Some people may counter any concern about the mercury in amalgam fillings by saying, "But I heard that tooth-colored fillings contain BPA," as if this somehow disproves the safety of amalgam fillings.
And yes, it is true that the majority of composite resins on the market today do contain this endocrine disruptor or its related substances. Over 86% of the 130 products that its authors examined in a recent study were built using BPA compounds. There were only 18 composites that lacked these substances.
This is obviously of some worry, especially since these materials are used not only for fillings but also for sealants, which are frequently suggested for kids who are at high risk of tooth decay. The development of the brain and reproductive systems may be impacted by BPA, according to research. Early puberty, metabolic diseases like obesity and diabetes, heart disease, infertility, thyroid malfunction, and some malignancies are just a few of the issues that exposure to this chemical has been related to.
The good news is that your body can effectively eliminate BPA under normal conditions. The bad news is that we may not be able to clear it as efficiently because we are all exposed to so much of it each day. BPA is a fat-soluble substance that can build up in your body's fatty tissues.
In actuality, there is detectable BPA in over 90% of us.
To sum up, we should try to limit our exposure to radiation, even during dental procedures.
Jess Clifford, a materials expert and expert in biocompatibility, has identified 7 goods as "free of Bis-Phenol A in any form, whatsoever, bound or unbound":
Just a few are;
There are an additional 14 items that are advertised as "free of dissociable, easily released, or ionizable BPA":
Although they might contain derivatives like bis-GMA or bis-DMA, Clifford continues, the energy required to release the BPA inside is "typically not commensurate with life."
We only use fluoride- free and BPA-free filling materials at our office. (Yes, fluoride is also present in some composites.) To decide which of those would be most suitable for filling teeth, additional testing can be done and should be done in the case of patients with chronic illnesses or chemical sensitivities. (No one material works best for all repairs or situations.)
Ceramic is another alternative. It is BPA-free, widely biocompatible, and suitable for crowns as well as inlays and onlays.
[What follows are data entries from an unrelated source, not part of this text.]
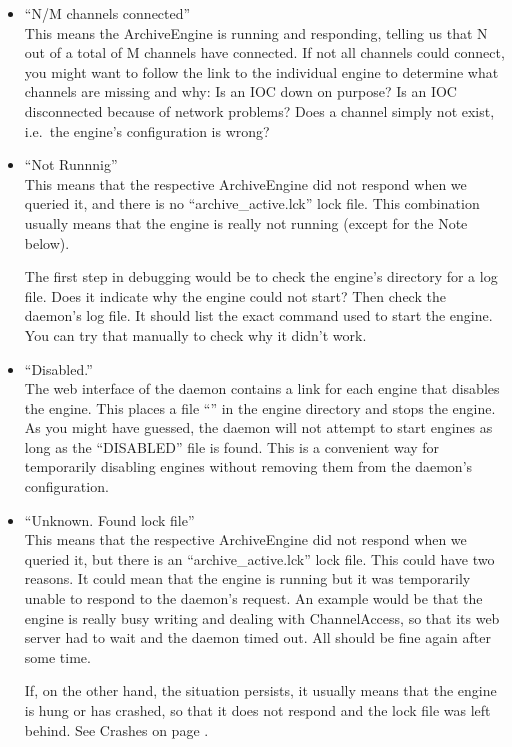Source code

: \begin{itemize}
\item ``N/M channels connected''\\
      This means the ArchiveEngine is running and responding,
      telling us that N out of a total of M channels have connected.
      If not all channels could connect, you might want to follow
      the link to the individual engine to determine what channels are
      missing and why: Is an IOC down on purpose? Is an IOC
      disconnected because of network problems? Does a channel simply
      not exist, i.e.\ the engine's configuration is wrong?
\item ``Not Runnnig''\\
      This means that the respective ArchiveEngine did not respond
      when we queried it, and there is no ``archive\_active.lck'' lock
      file. This combination usually means that the engine is really
      not running (except for the Note below).

      The first step in debugging would be to check the engine's
      directory for a log file. Does it indicate why the engine could
      not start? Then check the daemon's log file. It should list the
      exact command used to start the engine. You can try that
      manually to check why it didn't work.
\item ``Disabled.''\\
      The web interface of the daemon contains a link for each engine
      that disables the engine. This places a file
      ``'' in the engine directory and stops the
      engine.  As you might have guessed, the daemon will not attempt
      to start engines as long as the ``DISABLED'' file is found. This
      is a convenient way for temporarily disabling engines without
      removing them from the daemon's configuration.
\item ``Unknown. Found lock file''\\
      This means that the respective ArchiveEngine did not respond
      when we queried it, but there is an ``archive\_active.lck'' lock
      file. This could have two reasons. It could mean that the engine
      is running but it was temporarily unable to respond to the
      daemon's request. An example would be that the engine is really
      busy writing and dealing with ChannelAccess, so that its web
      server had to wait and the daemon timed out. All should be fine
      again after some time.

      If, on the other hand, the situation persists, it usually means
      that the engine is hung or has crashed, so that it does not
      respond and the lock file was left behind.
      See Crashes on page \pageref{sec:crash}.
\end{itemize}

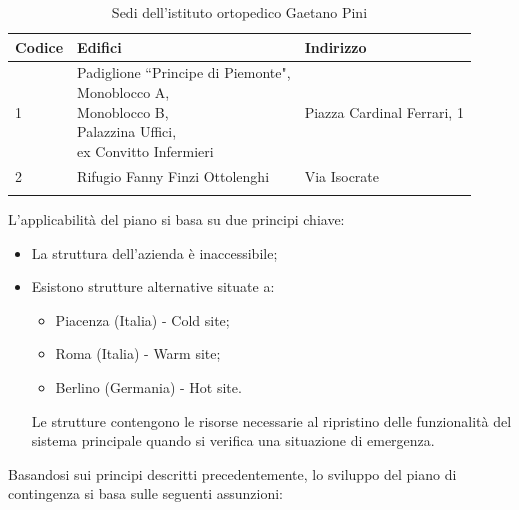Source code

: \documentclass[12pt, a4paper, titlepage]{report}
\begin{document}
		\begin{longtable}{| p{1.5cm} | p{8cm} | p{6cm} |}
			\hline
			\textbf{Codice} & \textbf{Edifici} & \textbf{Indirizzo} \\ \hline
			1 & \makecell[l]{Padiglione ``Principe di Piemonte",\\ Monoblocco A,\\ Monoblocco B,\\ Palazzina Uffici,\\ ex Convitto Infermieri} & Piazza Cardinal Ferrari, 1 \\ \hline
			2 & Rifugio Fanny Finzi Ottolenghi & Via Isocrate \\ \hline 
			\caption{Sedi dell'istituto ortopedico Gaetano Pini}
		\end{longtable}
		L'applicabilità del piano si basa su due principi chiave:
		\begin{itemize}
			\item La struttura dell'azienda è inaccessibile;
			\item Esistono strutture alternative situate a:
				\begin{itemize}
					\item Piacenza (Italia) - Cold site;
					\item Roma (Italia) - Warm site;
					\item Berlino (Germania) - Hot site.
				\end{itemize}
				Le strutture contengono le risorse necessarie al ripristino delle funzionalità del sistema principale quando si verifica una situazione di emergenza.
		\end{itemize}
		Basandosi sui principi descritti precedentemente, lo sviluppo del piano di contingenza si basa sulle seguenti assunzioni:
\end{document}
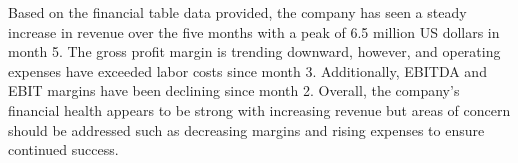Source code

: 

Based on the financial table data provided, the company has seen a steady increase in revenue over the five months with a peak of 6.5 million US dollars in month 5. The gross profit margin is trending downward, however, and operating expenses have exceeded labor costs since month 3. Additionally, EBITDA and EBIT margins have been declining since month 2. Overall, the company's financial health appears to be strong with increasing revenue but areas of concern should be addressed such as decreasing margins and rising expenses to ensure continued success.
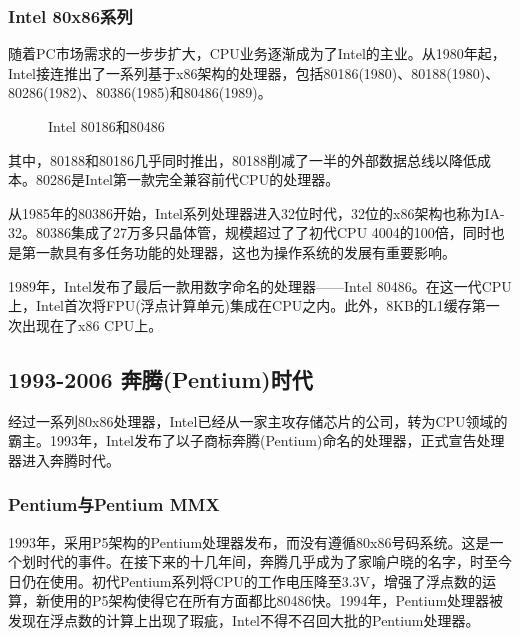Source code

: \documentclass[UTF8]{ctexart}
\begin{document}
\subsubsection{Intel 80x86系列}
随着PC市场需求的一步步扩大，CPU业务逐渐成为了Intel的主业。从1980年起，Intel接连推出了一系列基于x86架构的处理器，包括80186(1980)、80188(1980)、80286(1982)、80386(1985)和80486(1989)。
\begin{figure}[H]
    \centering
    \caption{Intel 80186和80486}
\end{figure}
其中，80188和80186几乎同时推出，80188削减了一半的外部数据总线以降低成本。80286是Intel第一款完全兼容前代CPU的处理器。

从1985年的80386开始，Intel系列处理器进入32位时代，32位的x86架构也称为IA-32。80386集成了27万多只晶体管，规模超过了了初代CPU 4004的100倍，同时也是第一款具有多任务功能的处理器，这也为操作系统的发展有重要影响。

1989年，Intel发布了最后一款用数字命名的处理器——Intel 80486。在这一代CPU上，Intel首次将FPU(浮点计算单元)集成在CPU之内。此外，8KB的L1缓存第一次出现在了x86 CPU上。


\subsection{1993-2006 奔腾(Pentium)时代}
经过一系列80x86处理器，Intel已经从一家主攻存储芯片的公司，转为CPU领域的霸主。1993年，Intel发布了以子商标奔腾(Pentium)命名的处理器，正式宣告处理器进入奔腾时代。
\subsubsection{Pentium与Pentium MMX}
1993年，采用P5架构的Pentium处理器发布，而没有遵循80x86号码系统。这是一个划时代的事件。在接下来的十几年间，奔腾几乎成为了家喻户晓的名字，时至今日仍在使用。初代Pentium系列将CPU的工作电压降至3.3V，增强了浮点数的运算，新使用的P5架构使得它在所有方面都比80486快。1994年，Pentium处理器被发现在浮点数的计算上出现了瑕疵，Intel不得不召回大批的Pentium处理器。
\end{document}
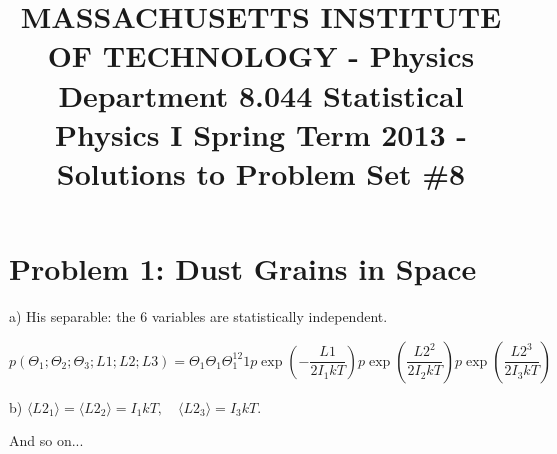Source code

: \documentclass{article}
\title{MASSACHUSETTS INSTITUTE OF TECHNOLOGY - Physics Department 8.044 Statistical Physics I Spring Term 2013 - Solutions to Problem Set \#8}
\begin{document}
\maketitle

\section*{Problem 1: Dust Grains in Space}

\noindent a) His separable: the 6 variables are statistically independent.

\[
p(\Theta_1;\Theta_2;\Theta_3;L1;L2;L3) = \Theta_1\Theta_1\Theta_1^{12} 1p \exp\left(-\frac{L1}{2I_1 kT}\right) p \exp\left(\frac{L2^2}{2I_2 kT}\right) p \exp\left(\frac{L2^3}{2I_3 kT}\right)
\]

\noindent b) $\langle L2_1 \rangle = \langle L2_2 \rangle = I_1kT, \quad \langle L2_3 \rangle = I_3kT.$

\noindent And so on...
\end{document}
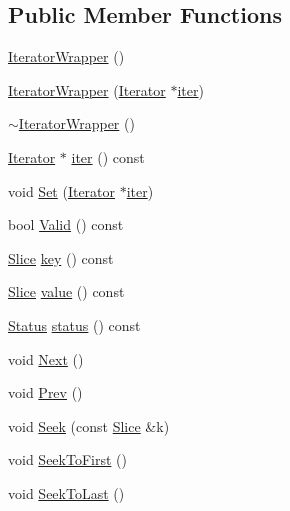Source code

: \subsection*{Public Member Functions}
\begin{DoxyCompactItemize}
\item 
\hyperlink{classleveldb_1_1_iterator_wrapper_a8fba8a05ace9ed7a4f0a32f2c8eab73d}{Iterator\+Wrapper} ()
\item 
\hyperlink{classleveldb_1_1_iterator_wrapper_ab4714f21809e357b4d5b6bdbec4fe98f}{Iterator\+Wrapper} (\hyperlink{classleveldb_1_1_iterator}{Iterator} $\ast$\hyperlink{classleveldb_1_1_iterator_wrapper_a692d580f1e3deb50cd3dc52e68c6d83e}{iter})
\item 
\hyperlink{classleveldb_1_1_iterator_wrapper_acbee07d5d34bbd2e2b5590d77a4e105c}{$\sim$\+Iterator\+Wrapper} ()
\item 
\hyperlink{classleveldb_1_1_iterator}{Iterator} $\ast$ \hyperlink{classleveldb_1_1_iterator_wrapper_a692d580f1e3deb50cd3dc52e68c6d83e}{iter} () const 
\item 
void \hyperlink{classleveldb_1_1_iterator_wrapper_ae14dd8ac682dd596ba2a3d2407e1a4fd}{Set} (\hyperlink{classleveldb_1_1_iterator}{Iterator} $\ast$\hyperlink{classleveldb_1_1_iterator_wrapper_a692d580f1e3deb50cd3dc52e68c6d83e}{iter})
\item 
bool \hyperlink{classleveldb_1_1_iterator_wrapper_a42a21e1d067c50de69f1385ea65e0fc1}{Valid} () const 
\item 
\hyperlink{classleveldb_1_1_slice}{Slice} \hyperlink{classleveldb_1_1_iterator_wrapper_a1c37e4c009e2d3b58f2085022c966470}{key} () const 
\item 
\hyperlink{classleveldb_1_1_slice}{Slice} \hyperlink{classleveldb_1_1_iterator_wrapper_ae9a12c8e016afc20b493de0bfcdaac21}{value} () const 
\item 
\hyperlink{classleveldb_1_1_status}{Status} \hyperlink{classleveldb_1_1_iterator_wrapper_a1aaa880e200db3226cbf1e7373ffb6a8}{status} () const 
\item 
void \hyperlink{classleveldb_1_1_iterator_wrapper_abcd48a4cbd0466c8566f2c12ad8a1038}{Next} ()
\item 
void \hyperlink{classleveldb_1_1_iterator_wrapper_abfd17dc9aef7f4d59603b2edab2ffb77}{Prev} ()
\item 
void \hyperlink{classleveldb_1_1_iterator_wrapper_a5dc3cd4e168e8ec0ab3a094cf36ae5d0}{Seek} (const \hyperlink{classleveldb_1_1_slice}{Slice} \&k)
\item 
void \hyperlink{classleveldb_1_1_iterator_wrapper_a06923cd8c121cf7491cc2b043a479445}{Seek\+To\+First} ()
\item 
void \hyperlink{classleveldb_1_1_iterator_wrapper_ae09179113b28aa3ea1da70b3a7a5f04b}{Seek\+To\+Last} ()
\end{DoxyCompactItemize}
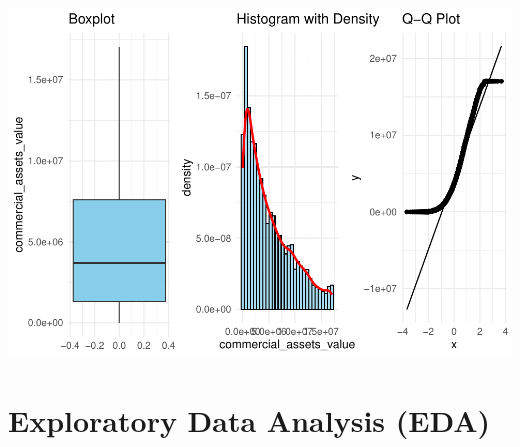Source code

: \documentclass[
]{article}
\begin{document}
\includegraphics{Loan_approval_files/figure-latex/unnamed-chunk-12-1.pdf}

\section{Exploratory Data Analysis
(EDA)}\label{exploratory-data-analysis-eda}
\end{document}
And if you or your child has already received non-BPA-free fillings or sealants? There is little benefit to having them removed, unlike mercury amalgam. The majority of BPA exposure occurs during the placement of fillings or sealants. Research has repeatedly demonstrated that although BPA levels may initially be high, they quickly decline. One of the most recent types of research discovered that after 7 days, salivary BPA levels were almost negligible.
The most important thing moving forward is to confirm that any fillings or sealants you use are truly BPA-free.